— Aim of the exercise —
Put every line of text from the rows below into a JSON list of strings, one string per line, with blank lines and the pictures left out.

— Provided records —
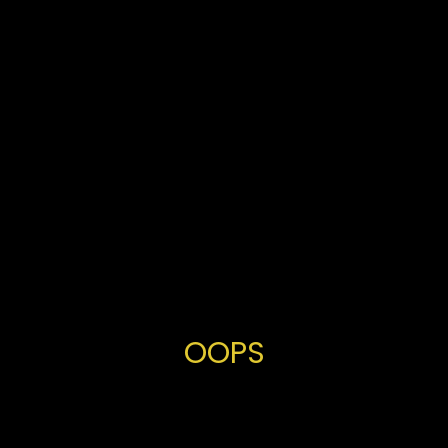
OOPS
You've
made
a
fantastic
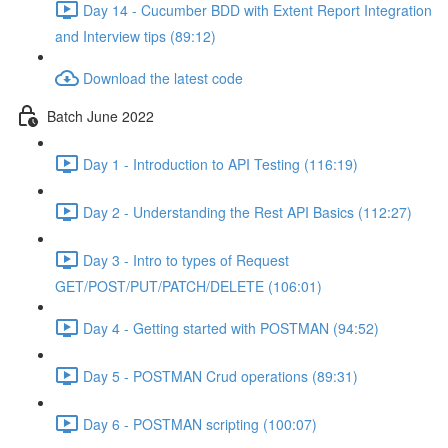
Day 14 - Cucumber BDD with Extent Report Integration
and Interview tips (89:12)
Download the latest code
Batch June 2022
Day 1 - Introduction to API Testing (116:19)
Day 2 - Understanding the Rest API Basics (112:27)
Day 3 - Intro to types of Request
GET/POST/PUT/PATCH/DELETE (106:01)
Day 4 - Getting started with POSTMAN (94:52)
Day 5 - POSTMAN Crud operations (89:31)
Day 6 - POSTMAN scripting (100:07)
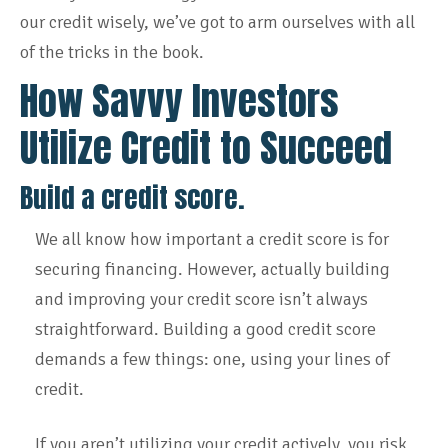
our credit wisely, we’ve got to arm ourselves with all
of the tricks in the book.
How Savvy Investors
Utilize Credit to Succeed
Build a credit score.
We all know how important a credit score is for
securing financing. However, actually building
and improving your credit score isn’t always
straightforward. Building a good credit score
demands a few things: one, using your lines of
credit.
If you aren’t utilizing your credit actively, you risk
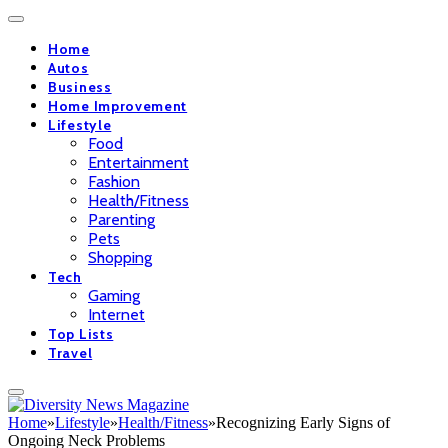
Home
Autos
Business
Home Improvement
Lifestyle
Food
Entertainment
Fashion
Health/Fitness
Parenting
Pets
Shopping
Tech
Gaming
Internet
Top Lists
Travel
Home
»
Lifestyle
»
Health/Fitness
»
Recognizing Early Signs of
Ongoing Neck Problems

— Solution —
[
  "OOPS",
  "You've",
  "made",
  "a",
  "fantastic",
  "Day 14 - Cucumber BDD with Extent Report Integration",
  "and Interview tips (89:12)",
  "Download the latest code",
  "Batch June 2022",
  "Day 1 - Introduction to API Testing (116:19)",
  "Day 2 - Understanding the Rest API Basics (112:27)",
  "Day 3 - Intro to types of Request",
  "GET/POST/PUT/PATCH/DELETE (106:01)",
  "Day 4 - Getting started with POSTMAN (94:52)",
  "Day 5 - POSTMAN Crud operations (89:31)",
  "Day 6 - POSTMAN scripting (100:07)",
  "our credit wisely, we’ve got to arm ourselves with all",
  "of the tricks in the book.",
  "How Savvy Investors",
  "Utilize Credit to Succeed",
  "Build a credit score.",
  "We all know how important a credit score is for",
  "securing financing. However, actually building",
  "and improving your credit score isn’t always",
  "straightforward. Building a good credit score",
  "demands a few things: one, using your lines of",
  "credit.",
  "If you aren’t utilizing your credit actively, you risk",
  "Home",
  "Autos",
  "Business",
  "Home Improvement",
  "Lifestyle",
  "Food",
  "Entertainment",
  "Fashion",
  "Health/Fitness",
  "Parenting",
  "Pets",
  "Shopping",
  "Tech",
  "Gaming",
  "Internet",
  "Top Lists",
  "Travel",
  "Home",
  "»",
  "Lifestyle",
  "»",
  "Health/Fitness",
  "»",
  "Recognizing Early Signs of",
  "Ongoing Neck Problems"
]